[Stored records]
---+---

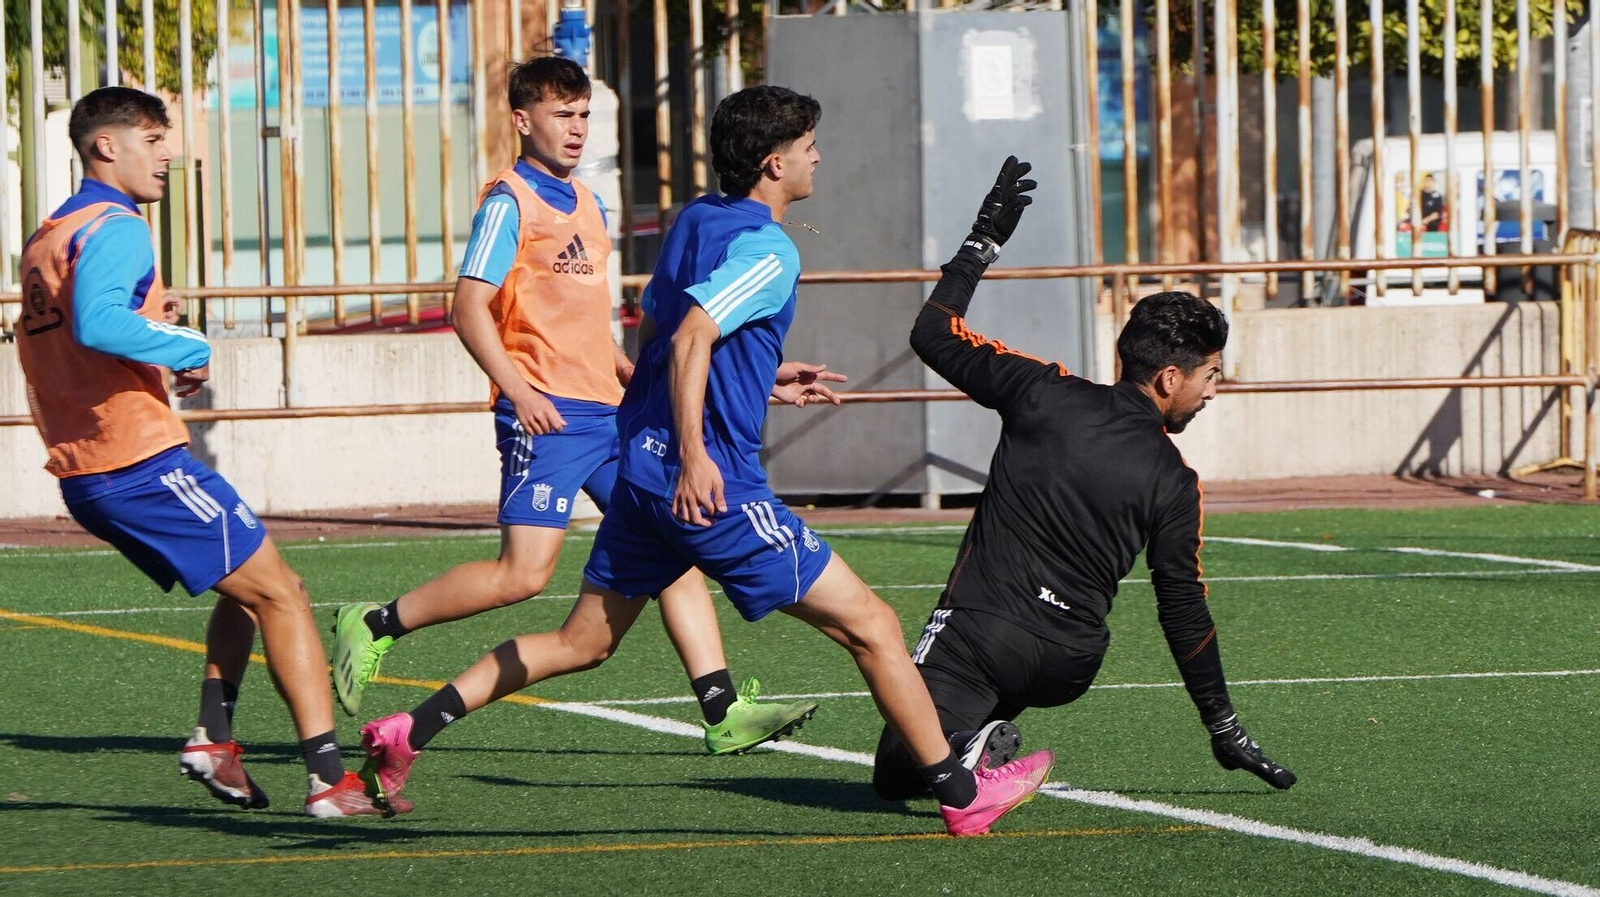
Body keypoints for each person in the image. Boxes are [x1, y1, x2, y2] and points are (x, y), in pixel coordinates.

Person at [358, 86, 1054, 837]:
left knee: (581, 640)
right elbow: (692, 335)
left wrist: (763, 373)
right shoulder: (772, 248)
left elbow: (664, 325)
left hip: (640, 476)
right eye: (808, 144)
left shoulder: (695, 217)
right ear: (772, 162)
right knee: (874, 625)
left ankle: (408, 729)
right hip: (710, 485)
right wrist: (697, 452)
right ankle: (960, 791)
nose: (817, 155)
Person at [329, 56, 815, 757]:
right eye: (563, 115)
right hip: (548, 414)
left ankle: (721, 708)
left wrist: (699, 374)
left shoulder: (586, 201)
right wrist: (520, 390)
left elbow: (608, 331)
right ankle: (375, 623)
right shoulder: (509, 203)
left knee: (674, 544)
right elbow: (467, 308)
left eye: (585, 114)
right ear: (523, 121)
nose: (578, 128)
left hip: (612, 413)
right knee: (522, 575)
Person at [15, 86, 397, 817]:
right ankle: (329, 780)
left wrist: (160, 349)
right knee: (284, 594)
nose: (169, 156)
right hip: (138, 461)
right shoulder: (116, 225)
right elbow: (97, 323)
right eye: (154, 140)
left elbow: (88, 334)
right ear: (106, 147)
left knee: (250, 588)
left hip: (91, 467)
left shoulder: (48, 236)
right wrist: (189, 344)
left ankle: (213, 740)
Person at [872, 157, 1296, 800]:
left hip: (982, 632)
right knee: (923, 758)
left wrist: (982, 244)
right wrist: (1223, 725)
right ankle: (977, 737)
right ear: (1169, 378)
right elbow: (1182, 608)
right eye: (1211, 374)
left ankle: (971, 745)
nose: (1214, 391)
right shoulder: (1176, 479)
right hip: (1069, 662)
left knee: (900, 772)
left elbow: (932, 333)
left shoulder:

---+---

▸ Exercise details:
Give the number of lines in the records where the word "ankle" shows up. Nothing else belongs in the reply.

▸ Exercise answer:
8